Preparing the SMSF for audit
If your SMSF has a related party tenant that qualifies for the JobKeeper programme, the auditor will require the following:
- Evidence that the tenant is eligible for the JobKeeper programme.
This should include confirmation of the successful JobKeeper application, together with evidence supporting the decline in projected turnover.
- A current executed lease agreement, together with any amendments contained in an addendum to the lease.
If your SMSF has a related party tenant that has experienced a significant downturn of less than 30% as a result of COVID-19, the auditor will need to see:
- Evidence that the tenant has been negatively affected by COVID-19.
This should take the form of a letter from the related party tenant to the fund trustee, describing the negative impact of COVID-19 upon the business. The letter should request a reduction in rent proportionate to the virus’s financial impact upon the business. You must substantiate the estimated reduction in turnover and retain this evidence.
The SMSF trustee should confirm their acceptance of the new lease terms in writing. Email correspondence may take the place of letter-writing, if convenient.
- A current executed lease agreement, together with any amendments contained in an addendum to the lease. The lease arrangement should reflect with the golden rules outlined above and must be complied with as though it were an arm’s length commercial arrangement.
Remember, this is a temporary agreement. There should be a trigger point for a return to normal commercial dealings.

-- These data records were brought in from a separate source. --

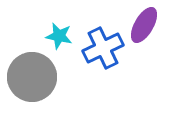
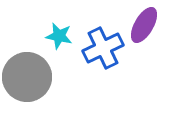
gray circle: moved 5 px left
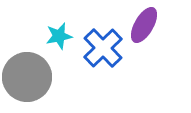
cyan star: rotated 24 degrees counterclockwise
blue cross: rotated 18 degrees counterclockwise
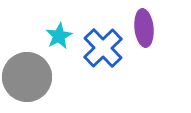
purple ellipse: moved 3 px down; rotated 36 degrees counterclockwise
cyan star: rotated 16 degrees counterclockwise
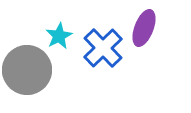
purple ellipse: rotated 27 degrees clockwise
gray circle: moved 7 px up
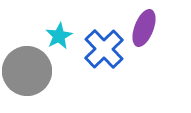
blue cross: moved 1 px right, 1 px down
gray circle: moved 1 px down
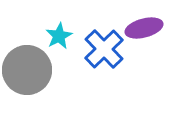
purple ellipse: rotated 54 degrees clockwise
gray circle: moved 1 px up
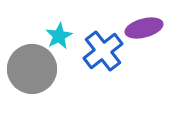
blue cross: moved 1 px left, 2 px down; rotated 6 degrees clockwise
gray circle: moved 5 px right, 1 px up
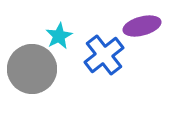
purple ellipse: moved 2 px left, 2 px up
blue cross: moved 1 px right, 4 px down
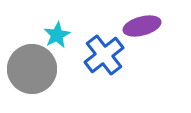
cyan star: moved 2 px left, 1 px up
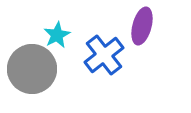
purple ellipse: rotated 60 degrees counterclockwise
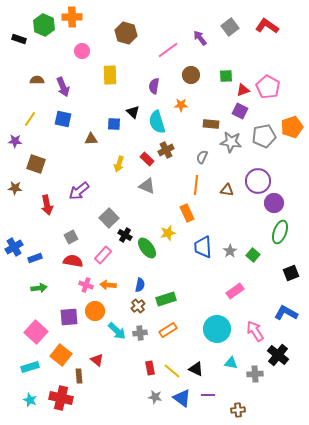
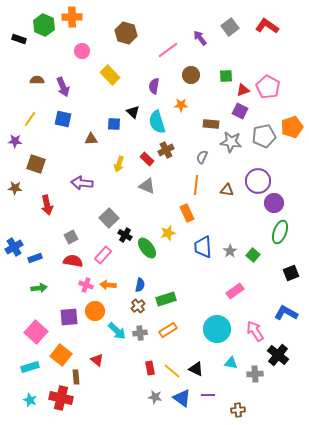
yellow rectangle at (110, 75): rotated 42 degrees counterclockwise
purple arrow at (79, 191): moved 3 px right, 8 px up; rotated 45 degrees clockwise
brown rectangle at (79, 376): moved 3 px left, 1 px down
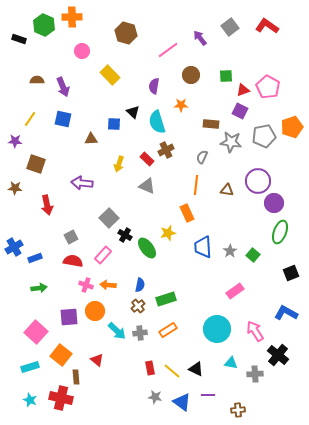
blue triangle at (182, 398): moved 4 px down
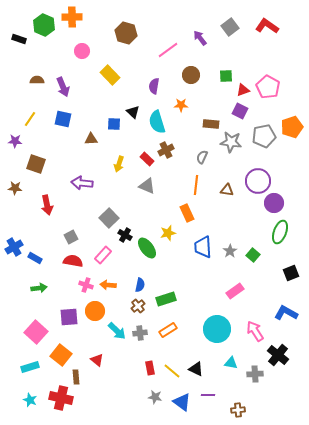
blue rectangle at (35, 258): rotated 48 degrees clockwise
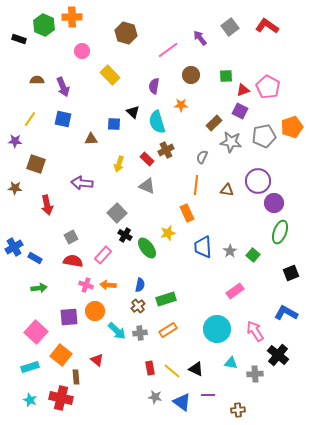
brown rectangle at (211, 124): moved 3 px right, 1 px up; rotated 49 degrees counterclockwise
gray square at (109, 218): moved 8 px right, 5 px up
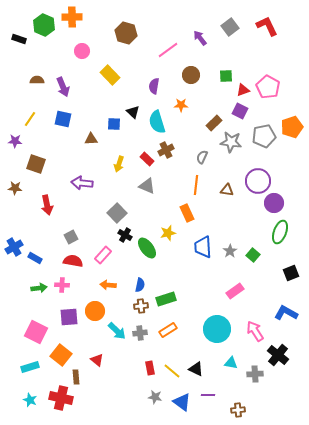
red L-shape at (267, 26): rotated 30 degrees clockwise
pink cross at (86, 285): moved 24 px left; rotated 16 degrees counterclockwise
brown cross at (138, 306): moved 3 px right; rotated 32 degrees clockwise
pink square at (36, 332): rotated 15 degrees counterclockwise
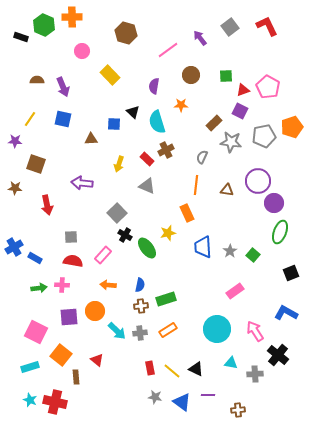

The goal posts for commercial dealing have changed significantly post COVID-19.
While the ATO’s decision not to apply compliance resources to related commercial tenancies for the 2020 and 2021 financial years is welcome, fund administrators must keep a few basic rules in the forefront of their minds or risk a reluctant collision with their SMSF auditor.
Action now will determine the audit ramifications later.
Review the existing lease. Ensure that any COVID-19 amendments comply with the Mandatory Code where business turnover is reduced by 30%, or reflect the golden rules of arm’s length dealing where the reduction is less. Preserve a paper trail, outlining the grounds for a rent reduction and the trustee’s acceptance of the revised terms. And remember – once the amended arrangement is in place, it must be complied with as though the parties were arm’s length.